Hydrolysed feather meal is a co-product of the poultry processing industry that can be used as a protein source in swine. A lack of published data on the digestibility of energy and nutrients in feather meal fed to pigs spurred on researchers at the University of Illinois and Auburn University to give producers more information about the nutritional value of this feed ingredient.
Hans H. Stein, a University of Illinois animal sciences researcher, and Lee Chiba, a professor of animal nutrition at Auburn University, collaborated to determine the amino acid and phosphorus digestibility and the concentration of digestible and metabolisable energy in hydrolysed feather meal from four different processing plants.
The processing of hydrolysed feather meal is not standardized, which means that feather meal processed in different plants may vary in nutritional value. Because feather meal may contain coagulated poultry blood, each source was included in the experiment both without and with added blood.
Results of the research indicated that the digestibility of crude protein and every amino acid was different among the four sources of hydrolysed feather meal if no blood was added.
The addition of blood to feather meal had inconsistent effects on the digestibility of amino acids. Digestibility of lysine increased with the addition of blood in two of the sources of feather meal but not in the other two sources; however, adding blood reduced the digestibility of isoleucine, leucine, methionine, valine and the average of all indispensable amino acids in two sources of feather meal but had no effect in the other two sources.
Stein says that the differences in amino acid digestibility might be due to differences in processing.
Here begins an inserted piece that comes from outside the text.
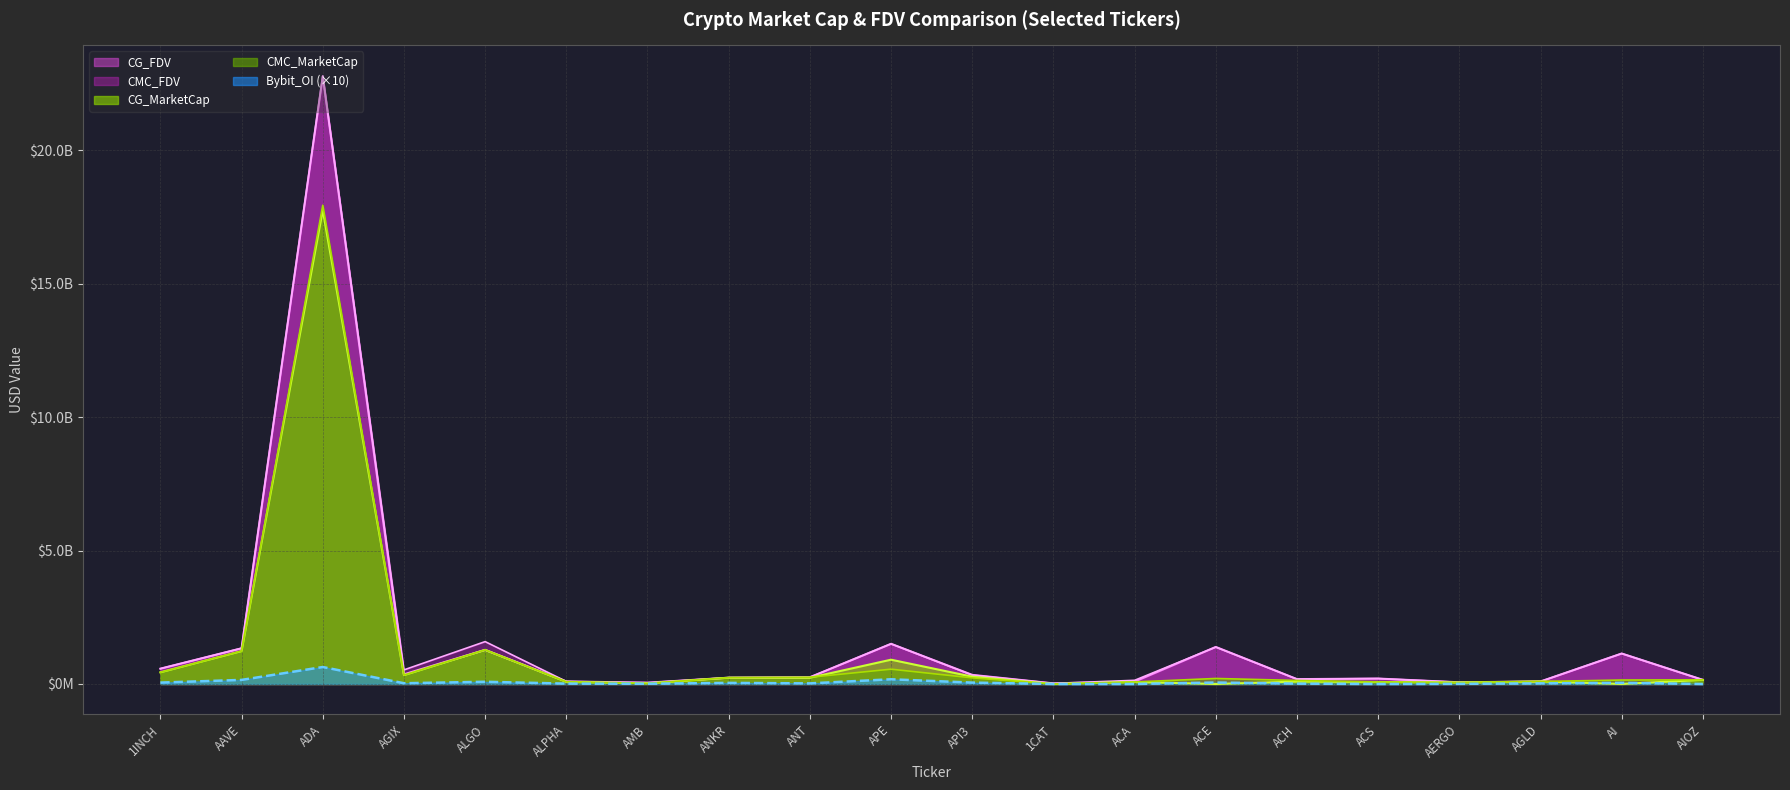

True or false: CG_FDV and Bybit_OI cross at least once.

False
“Processing conditions such as steam pressure and time of hydrolysis can affect the quality and digestibility of protein and amino acids,” he explained. “It also is possible that differences in the timing of blood addition, before or after hydrolysis of the feathers, have an effect on amino acid digestibility.”
Other results of the experiment indicated that there was a tendency for phosphorus digestibility to differ among the four feather meal sources, but, in all cases, digestibility was greater than 89 percent for feather meal without blood.
For all sources, phosphorus digestibility in feather meal with added blood was less than that in meal with no blood added, with digestibility in one source reduced to as little as 50.2 percent.
The concentration of metabolisable energy ranged from 4,206 to 5,474 kcal per kg DM with no consistent response to the addition of blood; however, there were significant differences among the four sources of feather meal.
These values are greater than values previously published for hydrolysed feather meal.
“It’s important for producers to consider the source of feather meal and whether or not it has added blood when they’re using it in swine diets. That way they can accurately assess its nutritional value,” Stein says. “These results indicate that, regardless of source or addition of blood, feather meal contains more digestible and metabolisable energy than has been demonstrated in the past.”
The article, “Amino acid and phosphorus digestibility and concentration of digestible and metabolisable energy in hydrolysed feather meal fed to growing pigs,” was published in the Journal of Animal Science.
The full paper is available online at www.journalofanimalscience.org/content/91/12/5829.full.